A primeira passagem do cineasta Cristiano Burlan pela Mostra aconteceu em 2006, com Corações Desertos, filme que retratava um casal na última noite de sua relação. Onze anos e quatro títulos selecionados para o evento depois, Burlan volta à Mostra com um outro casal que tem de lidar com o fim. Mas o fim que ronda os seus personagens agora não diz respeito ao amor, e sim à própria vida. Antes do Fim, protagonizado por Helena Ignez e Jean-Claude Bernardet, coloca em cena dois corpos que, sempre se reinventando, mostram que a velhice pode não ser implacável.
A impressão que eu tive vendo o filme é que ele nasceu da própria presença do Jean-Claude Bernardet na sua vida. Essa impressão tem sentido?
Faz sentido. Em todos os meus processos criativos, sinto que isso acontece não só com ele, mas com outros parceiros. A minha relação com os atores, nos filmes, é reflexo da parceria fora do cinema também.
Os corpos de Jean-Claude e da Helena Ignez têm uma presença não apenas forte, mas quase que definidora na tela - no sentido de que são esses corpos que contam a história. Como você, eles dois e a câmera chegaram a isso? Como se deu esse "entendimento"?

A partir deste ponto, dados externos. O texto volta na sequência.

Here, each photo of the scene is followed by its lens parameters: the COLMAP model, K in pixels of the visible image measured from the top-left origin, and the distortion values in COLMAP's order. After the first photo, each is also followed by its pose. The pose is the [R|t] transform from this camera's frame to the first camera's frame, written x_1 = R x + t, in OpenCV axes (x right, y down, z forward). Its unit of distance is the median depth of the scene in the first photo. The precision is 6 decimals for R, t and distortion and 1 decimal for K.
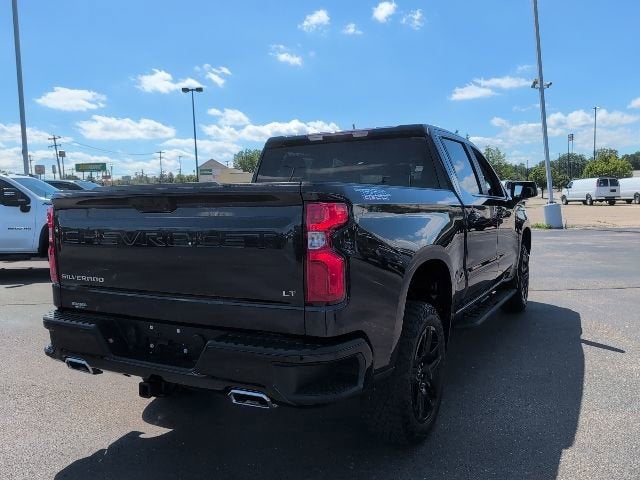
lens RADIAL K [[545.3, 0, 320.0], [0, 545.3, 240.0], [0, 0, 1]] dist [0.014043, 0.002553]
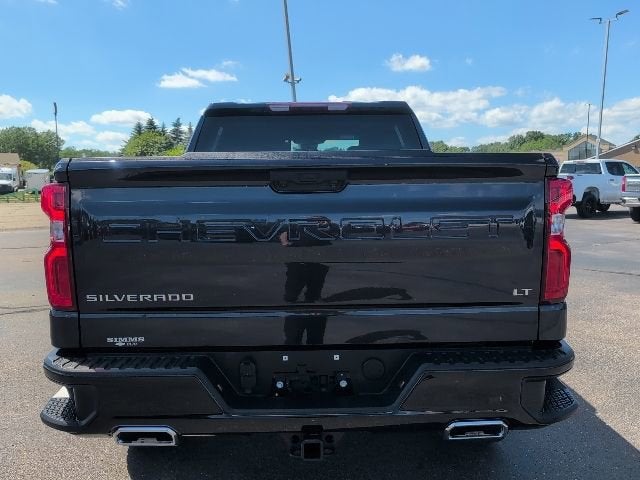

Todo corpo no cinema é paisagem, mas os corpos de Helena e Jean-Claude exibem narrativas profundas e intensas em cada traço, em cada marca do tempo. O que fizemos foi uma coreografia entre a minha câmera e eles, dançamos uma pulsão de vida e morte.
O que era a velhice para você antes desse filme e como você passou a vê-la depois desse processo?
É emocionante compreender o quanto a idade avançada não é uma limitação. Ela é, ao contrário, uma libertação. Eles são muito criativos e inventivos e sempre reinventam novas possibilidades de ser e estar no mundo. O filme me trouxe uma compreensão de que, muitas vezes, decidimos o rumo da vida dos idosos, sem nem consultá-los, e que muitas vezes os silenciamos em prisões sociais, dentro de casa. O filme me revelou a potência de vida que habita a todos e me revelou também que a escolha da morte pode ser uma resposta à obrigação de viver. A longevidade é o maior empreendimento da humanidade e é preciso compreender que, mais do que ser obrigado a viver, deve-se querer estar vivo.
Com o Jean-Claude você já trabalhou muito. Mas como foi filmar a Helena Ignez? O que ela representava para você?
Sempre nutri o desejo de filmar a Helena. Ela habita o meu imaginário cinematográfico, a minha paixão pelos filmes. Ela foi, é, e sempre será um mito. Mas o que pude conhecer foi a humanidade e inteireza dela. Helena é uma mulher à frente de seu tempo.
Para terminar, gostaria de saber o que você, que não para, está preparando agora?
Estou em processo de montagem do filme que encerra a Trilogia do Luto: Elegia de um Crime, sobre o assassinato da minha mãe. Estou finalizando ainda um documentário sobre o artista plástico Nelson Felix e a ficção O Projecionista. E vale ressaltar que a minha parceria com Helena e Jean-Claude agora se expande para o teatro. Em janeiro de 2018, vamos estrear a peça "Ringue".